INSTRUCTIONS TO FOLLOW
All the lines below need retyping exactly, apart from the images.

Electronic design files:
== Segment start ==

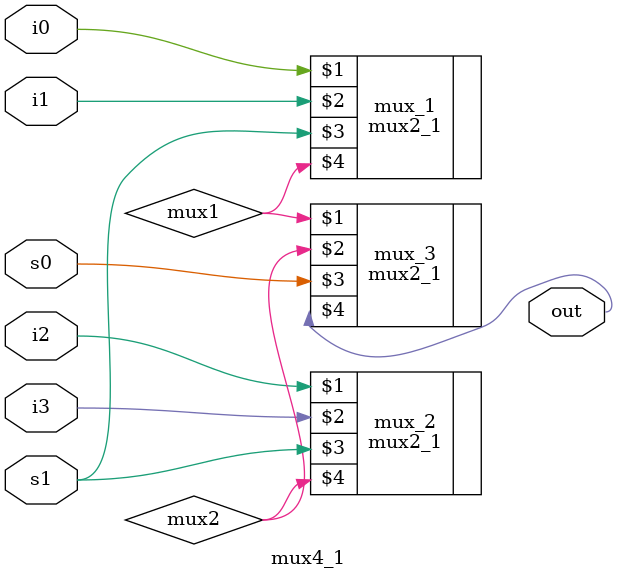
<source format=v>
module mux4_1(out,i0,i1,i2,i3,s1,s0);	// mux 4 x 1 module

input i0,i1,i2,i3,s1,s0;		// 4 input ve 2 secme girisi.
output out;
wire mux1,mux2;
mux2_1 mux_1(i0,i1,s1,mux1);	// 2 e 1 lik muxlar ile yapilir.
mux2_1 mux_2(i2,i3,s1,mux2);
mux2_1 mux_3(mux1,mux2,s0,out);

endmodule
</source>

== Segment end ==

TASK SOLUTION
<source format=v>
module mux4_1(out,i0,i1,i2,i3,s1,s0);	// mux 4 x 1 module

input i0,i1,i2,i3,s1,s0;		// 4 input ve 2 secme girisi.
output out;
wire mux1,mux2;
mux2_1 mux_1(i0,i1,s1,mux1);	// 2 e 1 lik muxlar ile yapilir.
mux2_1 mux_2(i2,i3,s1,mux2);
mux2_1 mux_3(mux1,mux2,s0,out);

endmodule
</source>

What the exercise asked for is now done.